Inzwischen stehen ergänzende Informationen zu Codierungsanforderungen in Zollanmeldungen, zum Ratifizierungsprozess sowie eine Kumulierungsmatrix für die neuen PEM-Ursprungsregeln zur Verfügung.
Ratifizierungsprozess: Auf der Website zoll.de informiert die Generalzolldirektion in einer Tabelle zeitnah darüber, welche weiteren PEM-Länder die neuen "PEM 2.0-Regeln" ratifiziert haben. Neben der Schweiz (einschließlich Lichtenstein), Island, Norwegen, Färöer, Jordanien und Albanien sind die neuen Regeln inzwischen auch mit den palästinensischen Gebieten, Georgien und Nordmazedonien anwendbar. Der Stand vom 2.11.2021 ist als Auszug beigefügt (siehe Anlage).
Matrix zur diagonalen Kumulierung für neue Übergangsursprungsregeln (Transitional Rules) aktualisiert: Die EU-Kommission hat am 10.02.2023 im EU-Amtsblatt C 51 eine neue Mitteilung 2023/C 51/01 zur Anwendung der Übergangsregeln (Transitional Rules) für den Ursprung betreffend die diagonale Kumulierung zwischen den anwendenden Vertragsparteien in der Pan-Europa-Mittelmeer-Zone (PEM) veröffentlicht. Die Tabelle 1 der o.g. Mitteilung stellt eine vereinfachte Übersicht (Matrix) über die Möglichkeiten der diagonalen Kumulierung mit den neuen Transitional Rules in der Pan-Europa-Mittelmeer-Zone dar. Damit eine diagonale Kumulierung mit einem dritten Partner zulässig ist, müssen alle Felder der Tabelle zwischen den drei Partnern mit einem „X“ markiert sein. Die Tabelle 2 enthält das Datum der Anwendbarkeit der diagonalen Kumulierung auf Basis der neuen Regeln. Neu hinzugekommen sind die Kumulierungsmöglichkeiten zwischen diversen Staaten des Balkans und Moldawien zum 01.02.2023. 

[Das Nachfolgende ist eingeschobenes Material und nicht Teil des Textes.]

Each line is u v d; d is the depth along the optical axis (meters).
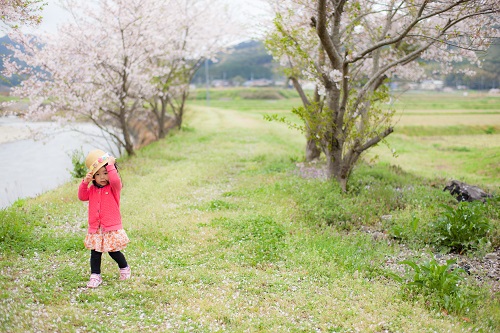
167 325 5.09
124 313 5.34
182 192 12.36
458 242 8.25
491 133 35.72
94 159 6.03
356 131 12.32
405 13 13.01
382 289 6.38
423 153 25.67
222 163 17.91
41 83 16.28
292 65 16.14
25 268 6.51
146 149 22.38
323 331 5.14
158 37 20.17
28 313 4.97
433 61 16.59
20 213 9.27
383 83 15.12
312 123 12.27
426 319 5.43
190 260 7.25
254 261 7.27
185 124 34.19
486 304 5.95
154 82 22.58
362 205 10.90
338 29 11.73
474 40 10.76
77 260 6.97
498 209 10.40
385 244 8.46
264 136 29.20
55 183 18.20
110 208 6.09
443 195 11.88
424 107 64.06
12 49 14.42
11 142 30.19
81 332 4.77
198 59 28.20
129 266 6.66
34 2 8.77
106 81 17.91
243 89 174.25
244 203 11.22
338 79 11.43
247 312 5.53
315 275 6.85
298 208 10.64
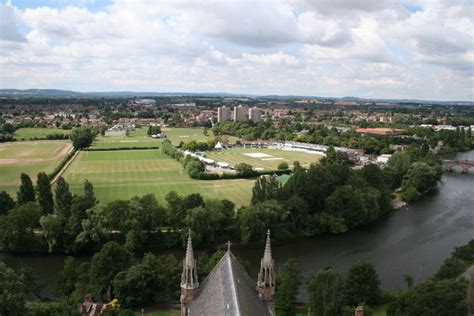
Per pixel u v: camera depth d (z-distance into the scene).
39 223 184.62
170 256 134.25
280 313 116.75
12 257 175.12
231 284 69.31
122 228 181.38
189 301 83.12
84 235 175.12
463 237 198.38
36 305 108.25
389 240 196.38
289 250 185.50
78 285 123.31
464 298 96.19
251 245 190.88
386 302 122.81
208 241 186.50
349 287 120.50
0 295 91.06
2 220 178.25
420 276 152.62
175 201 191.25
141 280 121.69
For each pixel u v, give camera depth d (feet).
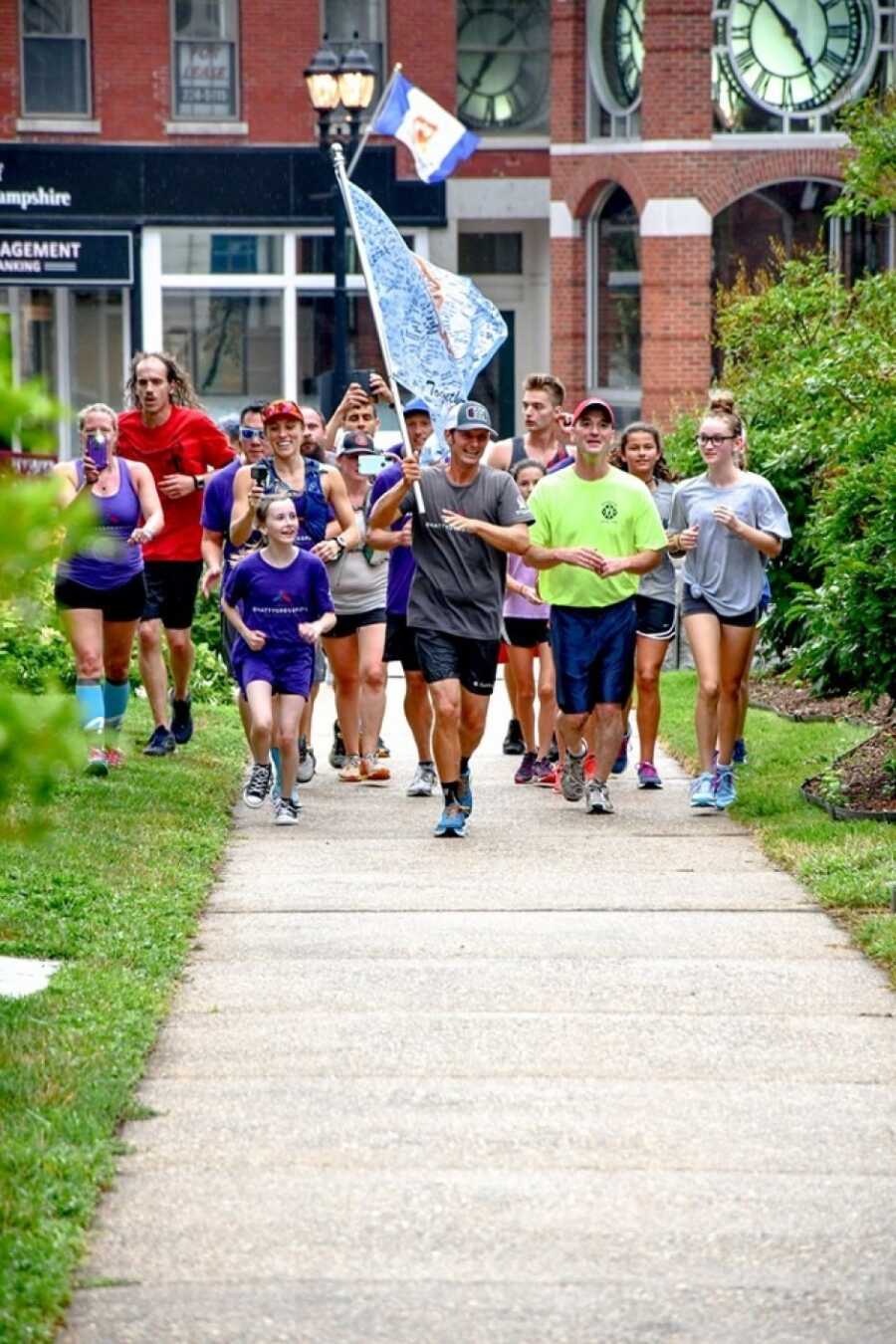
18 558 42.11
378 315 122.01
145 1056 66.90
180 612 123.95
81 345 310.65
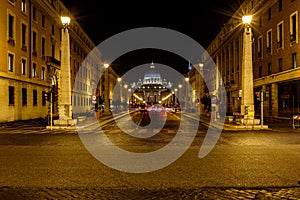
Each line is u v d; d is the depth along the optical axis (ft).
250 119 89.04
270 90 139.33
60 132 78.48
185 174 30.83
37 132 78.02
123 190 25.12
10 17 117.60
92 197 23.17
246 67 91.15
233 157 40.68
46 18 155.02
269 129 84.23
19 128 88.33
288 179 28.43
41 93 147.74
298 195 23.50
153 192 24.50
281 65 128.67
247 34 91.25
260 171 31.86
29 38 133.59
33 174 30.73
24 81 127.95
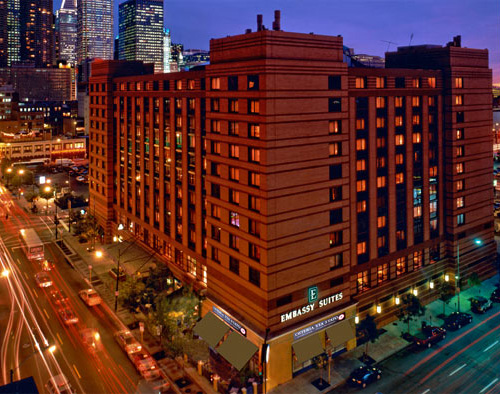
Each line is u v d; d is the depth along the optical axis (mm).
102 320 66188
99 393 48625
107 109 95562
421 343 58344
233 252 55406
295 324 52719
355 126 58344
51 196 133500
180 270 72438
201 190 66375
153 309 64438
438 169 70438
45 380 50844
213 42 56781
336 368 54594
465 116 71688
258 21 54469
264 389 48000
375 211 61844
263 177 49469
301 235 52531
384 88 61656
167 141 75375
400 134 64312
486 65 74125
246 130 51875
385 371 53719
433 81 68188
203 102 64812
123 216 95250
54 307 70125
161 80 75625
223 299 58375
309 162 52531
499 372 53094
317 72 52312
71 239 104750
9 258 92750
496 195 139500
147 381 51094
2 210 132375
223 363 55156
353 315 58344
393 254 64750
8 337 60344
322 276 55031
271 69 48500
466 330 63031
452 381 51531
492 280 79375
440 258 72500
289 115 50281
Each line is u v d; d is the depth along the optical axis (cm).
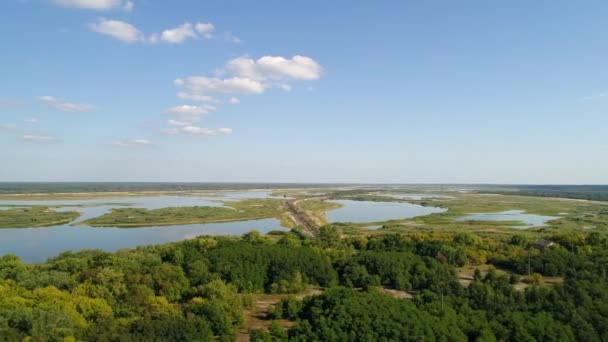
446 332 7412
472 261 13688
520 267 12512
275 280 11162
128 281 9312
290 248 12388
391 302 8250
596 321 8250
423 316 7756
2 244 18375
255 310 9738
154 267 10269
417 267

Codierung: In der o.g. Tabelle auf zoll.de weist der Zoll auch darauf hin, bis zu welchem Datum eine Sonderregelung bei der Codierung von Präferenznachweisen in ATLAS-Zollanmeldungen für die jeweiligen PEM-Länder anzuwenden ist. Die Sonderregelung erfordert im Prinzip eine Doppelcodierung: Zusätzlich zur Codierung der neuen Präferenznachweise ("PEM 2.0") ist temporär auch die Codierung der alten Präferenznachweise ("PEM 1.0") erforderlich. Dabei müssen dem Zollanmelder die alten Nachweise nicht vorliegen. Details zur Codierung entnehmen Sie bitte der Fachmeldung des Zolls ATLAS-Info 0226/2021 vom 29.09.2021 (PDF). Nur mit Hilfe dieser temporären Sonderregelung (Doppelcodierung) können die Präferenzzölle auf Grundlage der neuen, alternativen PEM-Übergangsursprungsregeln gewährt werden.
Hintergrund: Die übergangsweise Sonderregelung (Doppelcodierung) ist erforderlich, da die PEM-Länder sehr kurzfristig entscheiden können, die neuen alternativen Ursprungsregeln anzuwenden und eine zeitnahe Umsetzung im IT-Verfahren ATLAS nicht gewährleistet werden kann.